> Yazılı Görev A
Gözyaşı üzerine yazıda geçen “Bazen gözyaşı kelimelerden daha etkili olur.” cümlesini İngilizceye çevirin.
> Yazılı Görev B
Gözyaşı üzerine yazıya, son cümlesinin ardından gelecek bölümü ekleyerek devam edin.

> Kaynak Metin
***

Kalp, sevgi, korku, nefret, aşk, merhamet gibi daha birçok duyguları saklayan bir sır kutusudur. Bu duyguların tercümanı ise insandaki dil ve gözdür. Dil kelimelerle anlatır bu duyguları, göz ise yanaklardan aşağı akıttığı sıcak gözyaşlarıyla tercüman olur. Bazen gözyaşı kelimelerden daha etkili olur. Nasıl ki düzyazıya göre şiir daha etkilidir duygu olarak. Öyle de, gözden akan billur taneleri de kalbin şiiridir.
Gözyaşı vardır, sevincin alâmetidir. Gözyaşı vardır, korku ve hüznün işaretidir.
Gözyaşı vardır, merhamet ve şefkatin tecessümüdür. Ve gözyaşı vardır, Cehennem ateşini söndürür. Âlemlere rahmet olarak insanlığa gönderilen Efendimiz (a.s.m.), bu konuda şöyle buyuruyor:
“İki göz vardır ki onlara ateş dokunmaz: Biri Allah karşısında haşyetle gözyaşı döken göz; diğeri de hudut boylarında ve düşman karşısında uyanık duran gözdür.”
Bazı gözlerden bir damla dahi yaş gelmez. Yer gök ağlar, ama bu gözler ağlamaz! Maneviyattan uzaklaşan kalp hastalanınca, akıttığı irinler katılaşarak göz pınarlarını tıkar, sonra da kurutur. Kur’ân-ı Kerim bu kalpleri taştan daha katı olmakla vasıflandırır.
“Artık kalpleriniz taş gibi yahut daha da katıdır. Çünkü taşlardan öylesi vardır ki, içinden ırmaklar kaynar. Öylesi de vardır ki, çatlar da ondan su fışkırır. Taşlardan bir kısmı da Allah korkusuyla yukarıdan aşağı yuvarlanır. Allah yapmakta olduklarınızdan gafil değildir.” (Bakara Sûresi, 74. âyet)
Köpük köpük yukarıdan aşağı dökülen şelâle gibi, gözlerinden yaş akıtan bir Japon kızını tanıtmak istiyorum bu yazımda. İlâhî nurla aydınlanan kalbi iman gözyaşları döktürüyor Faize’ye. Allah için akan bu gözyaşlarını görünce, ben de kendi halime ağladım. İmanın tadını unutmaktan, âyette vasıflandırıldığı gibi kalbimin taşlaşmasından korkup ürperdim. Ve bir hadis-i şerifte denildiği gibi “Ürpermeyen kalpten, yaşarmayan gözden Sana sığınırım Allah’ım!” diye duâ ettim.
Geçen yıl Müslüman olan 28 yaşındaki Faize’nin ihtida öyküsünü katılaşmaya yüz tutmuş kalpler yumuşasın dileğiyle, kendi ağzından sizlere aktarmak istiyorum.

***

> Verilen Materyal
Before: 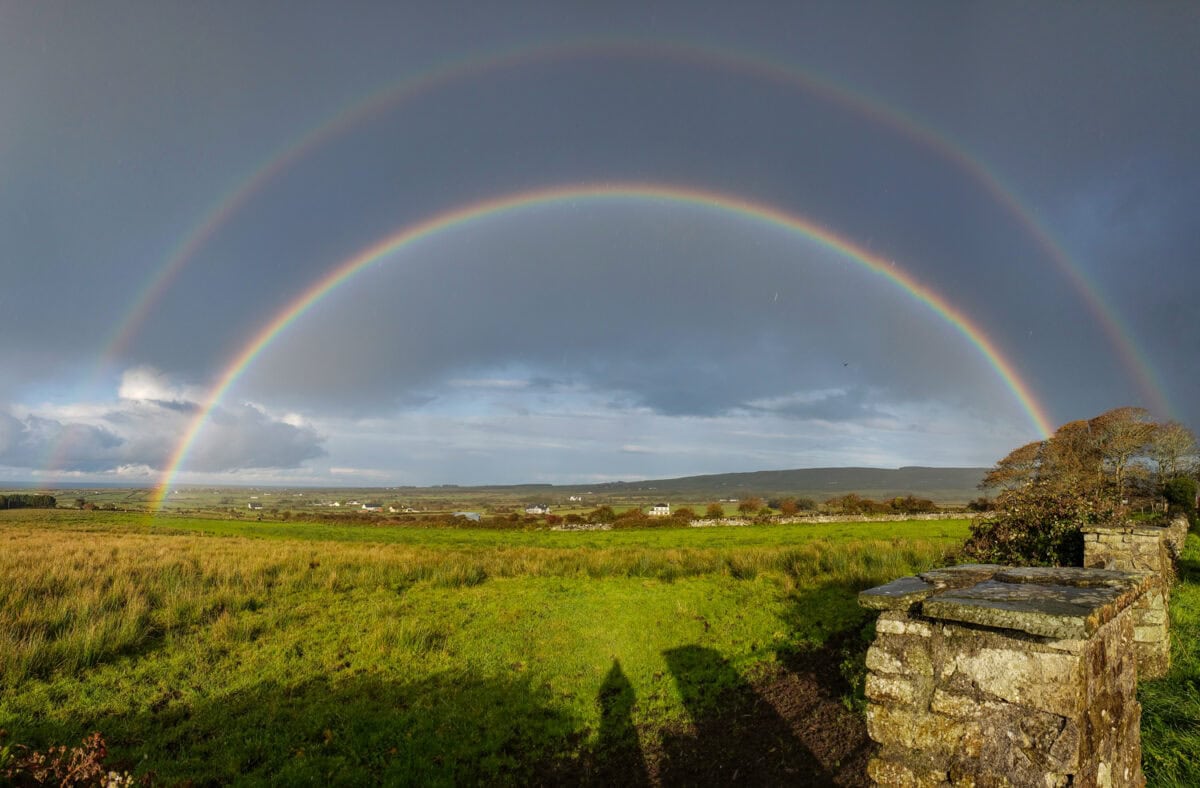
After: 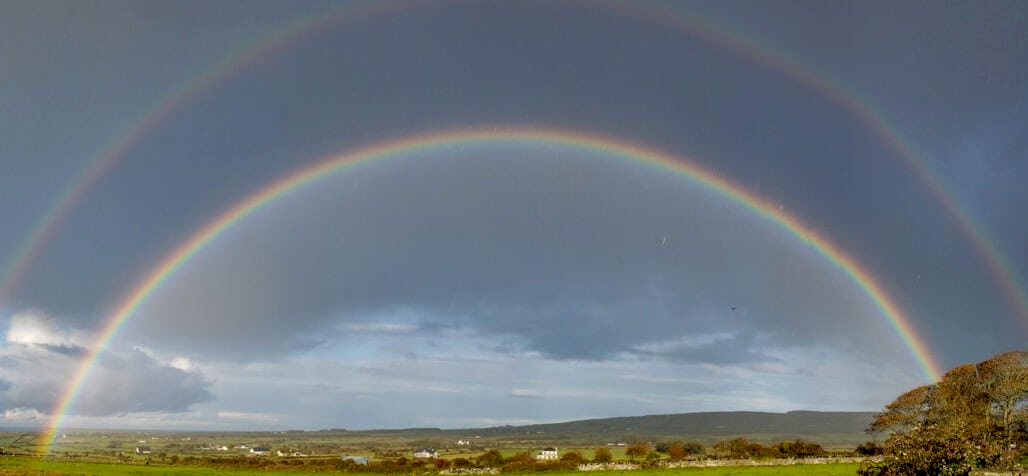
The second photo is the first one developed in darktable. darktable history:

***

> Yazılı Yanıt A
Sometimes tears are more effective than words.

> Yazılı Yanıt B
“Adım Chihiro Sato. İslâmla şereflenince Faize adını aldım. İslâmla olan serüvenim antropoloji okuduğum üniversite yıllarında başladı. İngilizcenin yanında ikinci bir yabancı dil almak için okuduğum üniversitenin Arapça bölümüne gittim. Kontenjan dolduğundan giremedim. Bunun üzerine Tokyo İslâm Merkezine giderek Arapça eğitimime başladım. Hocam Endonezyalı bir profesördü. Çok hoş bir insandı. Güzel bir hoca-talebe ilişkisi kurduk. Beni ailesiyle tanıştırdı. Hocamın aile içinde eşi ve çocuklarına olan güzel davranışları çok ilgimi çekti. Evde kavga gürültü yoktu. Sakin ve karşılıklı saygı üzerine kurulmuş olan bir yaşantıları vardı.
“Japonlarda insana saygı duymak çok önemlidir. Bu güzel ailede saygı ve ihtiramın varlığını görünce onları daha yakından tanımak istedim. Ziyaretlerim sıklaşmaya başladı. Onlar vasıtasıyla Endonezyalı ve Türk ailelerle tanıştım.
“Biz Japonlar çok çalışırız. Sosyal münasebetlere ayıracak fazla vaktimiz olmaz. Bu ailelerle tanışınca çok büyük bir değer kaybettiğimizi anladım. Müslümanları farklı kılan şeyin ne olduğunu öğrenmek için İslâm kültürünü araştırmaya başladım.
“O sıralarda, Amerika’daki 11 Eylül olayları oldu. Medya Müslümanları suçluyordu. Medyada gördüğüm Müslüman imajıyla, kendi tanıdığım Müslümanlar arasında fark olduğunu gördüm. Batı medyasının Müslümanları karalama kampanyası başlattığını anlamakta gecikmedim.
“Müslümanlara duyduğum ilgiyi fark eden Japon hocam ‘Niye Tokyo Arap-İslâm Araştırmaları Merkezine gitmiyorsun? Oraya git, daha fazla mâlûmat alırsın’ dedi. Bunun üzerine Japon Müslümanların da görev aldığı bu merkeze gidip, haftada üç gün derslere katıldım. Bu merkezde Türk ve Uzakdoğu Müslümanlarının dışında Arap Müslümanları da tanıma imkânı buldum. Onları da diğerleri gibi sevdim. Müslümanların yakın dostluğu sayesinde, ileride Müslüman olacağıma iyice inanmaya başladım. Bu arada okulumdan Müslümanların orucu hakkında rapor hazırlamamı istediler. Bir ay oruç tuttum. Tabiî henüz Müslüman değildim. Ve orucu sevdim.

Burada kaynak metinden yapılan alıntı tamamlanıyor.